WHAT YOU ARE ASKED TO DO: Please reproduce the passage from the article on Elon Musk's wealth word for word, beginning at the words "Musk owns 4.8" and stopping after "and Arnault combined.".

DOCUMENT EXTRACT:

Elon Musk is now worth more than $1 trillion. That number — once considered impossible — became real on Friday when SpaceX began trading on the stock market and its shares immediately soared.
SpaceX priced its IPO at $135 a share. By the end of trading, the stock had climbed to $160.95. The company hit markets at a valuation of nearly $2 trillion, making it the largest IPO of all time.
Before the IPO, Musk was worth an estimated $813 billion — more than twice the net worth of the world’s second-richest person, Google co-founder Larry Page, who sits at around $288 billion. After Friday’s trading, Musk is now worth more than the world’s next four richest people combined.

How Did This Happen

Musk owns 4.8 billion shares of SpaceX — about 42% of the company — plus 350 million stock options. At $135 a share, his stake alone was worth $648 billion. Add his Tesla holdings, X, and xAI, and the trillion-dollar figure becomes real.
As recently as summer 2024, Musk, Jeff Bezos, and Bernard Arnault were swapping the title of world’s richest person with net worths around $200 billion. Now, not even two years later, Musk’s fortune is twice Bezos and Arnault combined.

EXERCISE DATA:
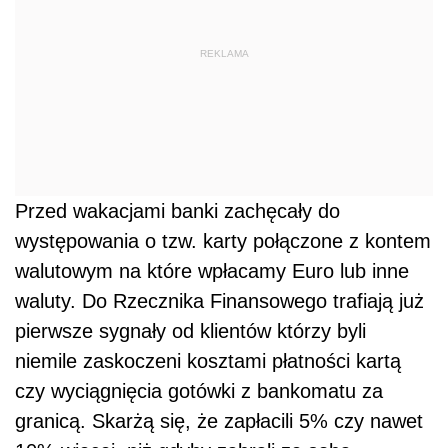
REKLAMA
Przed wakacjami banki zachęcały do
występowania o tzw. karty połączone z kontem
walutowym na które wpłacamy Euro lub inne
waluty. Do Rzecznika Finansowego trafiają już
pierwsze sygnały od klientów którzy byli
niemile zaskoczeni kosztami płatności kartą
czy wyciągnięcia gotówki z bankomatu za
granicą. Skarżą się, że zapłacili 5% czy nawet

EXERCISE SOLUTION:
Musk owns 4.8 billion shares of SpaceX — about 42% of the company — plus 350 million stock options. At $135 a share, his stake alone was worth $648 billion. Add his Tesla holdings, X, and xAI, and the trillion-dollar figure becomes real.
As recently as summer 2024, Musk, Jeff Bezos, and Bernard Arnault were swapping the title of world’s richest person with net worths around $200 billion. Now, not even two years later, Musk’s fortune is twice Bezos and Arnault combined.